Да, уж дом-то был прибран, нечего сказать! Все валялось где попало, даже кровати не были еще застланы.
На одной из кроватей дрались двое ребятишек, лет шести — восьми.
— Они больны? — спросила Дитте.
— Нет, почему? — ответила женщина. — Нам просто не во что одеть их всех, вот они по очереди и лежат в постели — то одна пара, то другая. Больно уж скверная выдалась зима для нас.
И она стала уговаривать Дитте подождать хозяина и напиться кофе.
— Ах, какая досада, что помазок запропастился, а то я заодно испекла бы тебе блин к кофе, — говорила женщина суетясь. — Я обещала ребятам блины к обеду, чтобы угомонить их, и тесто поставила, да вот помазка нет. Диво, да и только! Еще поутру я сама видела, как мальчишки дрались из-за него перед уходом в школу.
Женщина, хлестнув подолом, метнулась куда-то в угол хижины.
— Заткнитесь! — крикнула она ребятишкам, которые завопили в постели. — Не разорваться же мне!
Вернулась она, держа в руках что-то вроде длинной и грязной сальной свечки домашнего изготовления.
— Нашла-таки! Я так и знала! — сказала она и швырнула сковороду на огонь. Потом взяла принесенную свечку и концом ее помазала сковороду. Сковорода слегка замаслилась и слабо зашипела.
— Что это такое? — с удивлением спросила Дитте. — Свечка?
— Это… это просто кусок свиного сала. Он всегда лежит тут на печке, но сегодня утром старик мой брал его сапоги себе смазать, а потом мальчишки подхватили… Присядь же, сейчас кофе вскипит.
Но Дитте очень торопилась.
— Не могу, а то меня будут бранить! — сказала она.

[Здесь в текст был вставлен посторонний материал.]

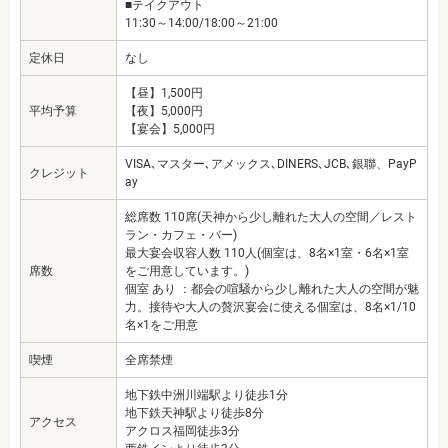
■テイクアウト
11:30～14:00/18:00～21:00
定休日
なし
【昼】1,500円
平均予算
【夜】5,000円
【宴会】5,000円
VISA､マスター､アメックス､DINERS､JCB､銀聯、PayP
クレジット
ay
総席数 110席(天神から少し離れた大人の空間／レスト
ラン・カフェ・バー)
最大宴会収容人数 110人(個室は、8名×1室・6名×1室
席数
をご用意しています。)
個室 あり ：都会の喧騒から少し離れた大人の空間が魅
力。接待や大人の贅沢宴会に使える個室は、8名×1/10
名×1をご用意
喫煙
全席禁煙
地下鉄中洲川端駅より徒歩1分
地下鉄天神駅より徒歩8分
アクセス
アクロス福岡徒歩3分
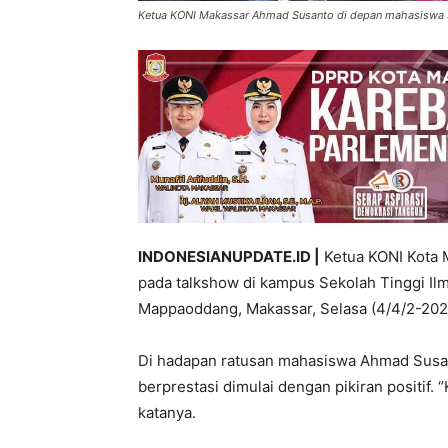
Ketua KONI Makassar Ahmad Susanto di depan mahasiswa
INDONESIANUPDATE.ID |
Ketua KONI Kota 
pada talkshow di kampus Sekolah Tinggi I
Mappaoddang, Makassar, Selasa (4/4/2-202
Di hadapan ratusan mahasiswa Ahmad Susan
berprestasi dimulai dengan pikiran positif. ‘
katanya.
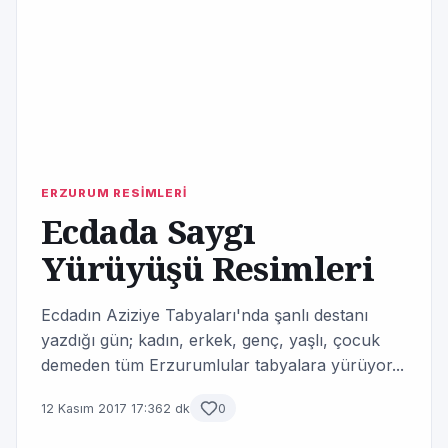
ERZURUM RESİMLERİ
Ecdada Saygı
Yürüyüşü Resimleri
Ecdadın Aziziye Tabyaları'nda şanlı destanı
yazdığı gün; kadın, erkek, genç, yaşlı, çocuk
demeden tüm Erzurumlular tabyalara yürüyor...
12 Kasım 2017 17:36
2 dk
0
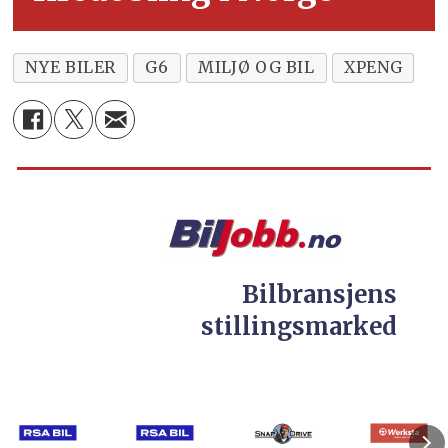
NYE BILER
G6
MILJØ OG BIL
XPENG
Bilbransjens
stillingsmarked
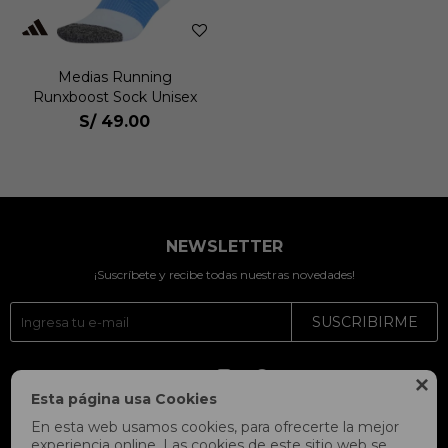
Medias Running
Runxboost Sock Unisex
S/
49.00
NEWSLETTER
¡Suscríbete y recibe todas nuestras novedades!
SUSCRIBIRME




Esta página usa Cookies
En esta web usamos cookies, para ofrecerte la mejor
experiencia online. Las cookies de este sitio web se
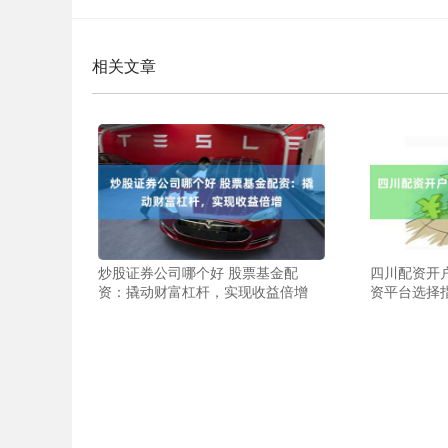
相关文章
炒股证券公司哪个好 股票基金配
四川配资开
资：撬动财富杠杆，实现收益倍增
资平台选择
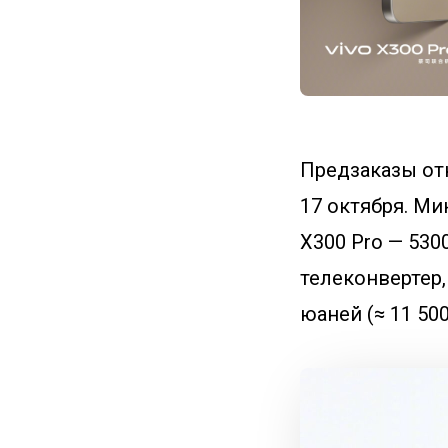
Предзаказы от
17 октября. Ми
X300 Pro — 530
телеконвертер,
юаней (≈ 11 500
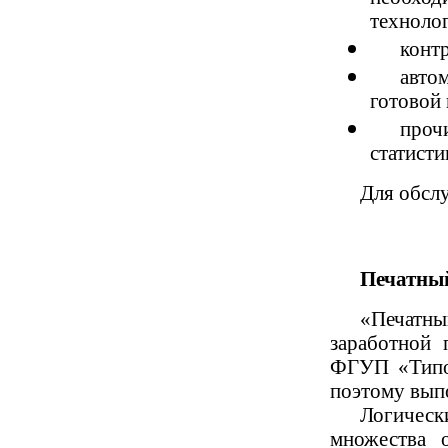
технолог
конт
авто
готовой
проч
статистик
Для обслу
Печатны
«Печатны
заработной 
ФГУП «Типог
поэтому вып
Логическ
множества 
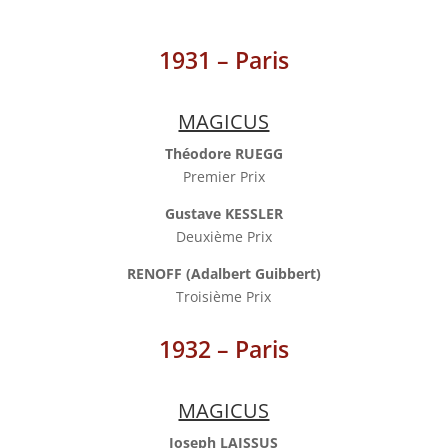
1931 – Paris
MAGICUS
Théodore RUEGG
Premier Prix
Gustave KESSLER
Deuxième Prix
RENOFF (Adalbert Guibbert)
Troisième Prix
1932 – Paris
MAGICUS
Joseph LAISSUS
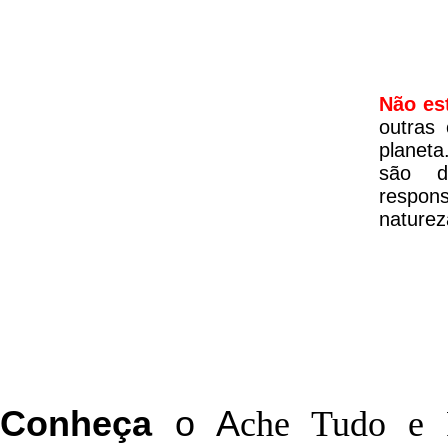
Não es
outras
planeta
são d
respon
naturez
C
onheça
o
A
che Tudo e 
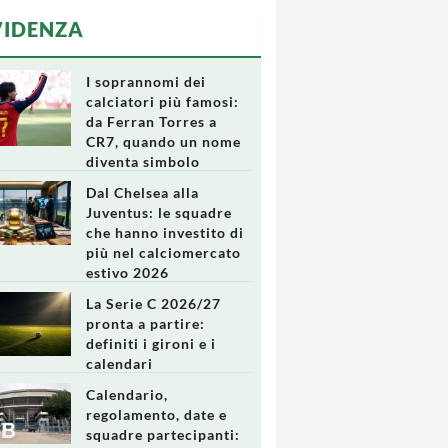
VIDENZA
I soprannomi dei
calciatori più famosi:
da Ferran Torres a
CR7, quando un nome
diventa simbolo
Dal Chelsea alla
Juventus: le squadre
che hanno investito di
più nel calciomercato
estivo 2026
La Serie C 2026/27
pronta a partire:
definiti i gironi e i
calendari
Calendario,
regolamento, date e
squadre partecipanti:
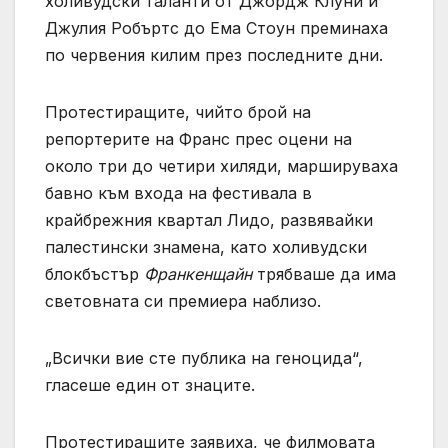
холивудски таланти от Джордж Клуни и
Джулия Робъртс до Ема Стоун преминаха
по червения килим през последните дни.
Протестиращите, чийто брой на
репортерите на Франс прес оцени на
около три до четири хиляди, маршируваха
бавно към входа на фестивала в
крайбрежния квартал Лидо, развявайки
палестински знамена, като холивудски
блокбъстър
Франкенщайн
трябваше да има
световната си премиера наблизо.
„Всички вие сте публика на геноцида“,
гласеше един от знаците.
Протестиращите заявиха, че филмовата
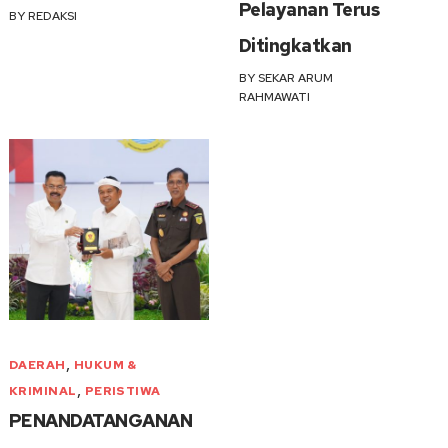
Pelayanan Terus
BY
REDAKSI
Ditingkatkan
BY
SEKAR ARUM
RAHMAWATI
,
DAERAH
HUKUM &
,
KRIMINAL
PERISTIWA
PENANDATANGANAN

Ей не хотелось пробовать этих блинов.
— Ну, как знаешь. Хорошо, что ты пришла. Старик без дела совсем скис, не знает, за что и приняться. Кормить его как следует не приходится, коли нет заработка, а тогда прощай лад в доме! Не будь у нас в запасе селедок да картошки, совсем бы пропали. Скверная была зима для нас. И погода плохая, и на хуторе дела плохие, и сам старик плох — так ничего, кроме плохого, и выйти изо всего этого не могло. Ждем не дождемся перемены к лучшему.
Наступили долгие и светлые дни. Дитте больше не зажигала огонь в своей каморке, теперь можно было оставлять верхнюю половинку двери открытой, и света проникало достаточно. Окошка в каморке не было.
Эта каморка находилась в самом старом из дворовых строений; когда-то, пожалуй лет двести тому назад, это был жилой дом. Кирпичный пол сохранился еще от тех времен, когда здесь была кухня. Уцелела и печь с дымоходом, над ней под потолком шел соломенный настил на жердях. В этой печи, как в алькове, помещалась постель Дитте, места как раз хватало. Над постелью спускался железный прут с крюком, на который прежде вешали котел. В дождь по стенке, что у изголовья постели, текла стародавняя сажа, ее крепкий запах напоминал бабушкино жилье и навевал грустные сны. Случалось, что мышь прогрызала соломенный настил и падала к Дитте на перину.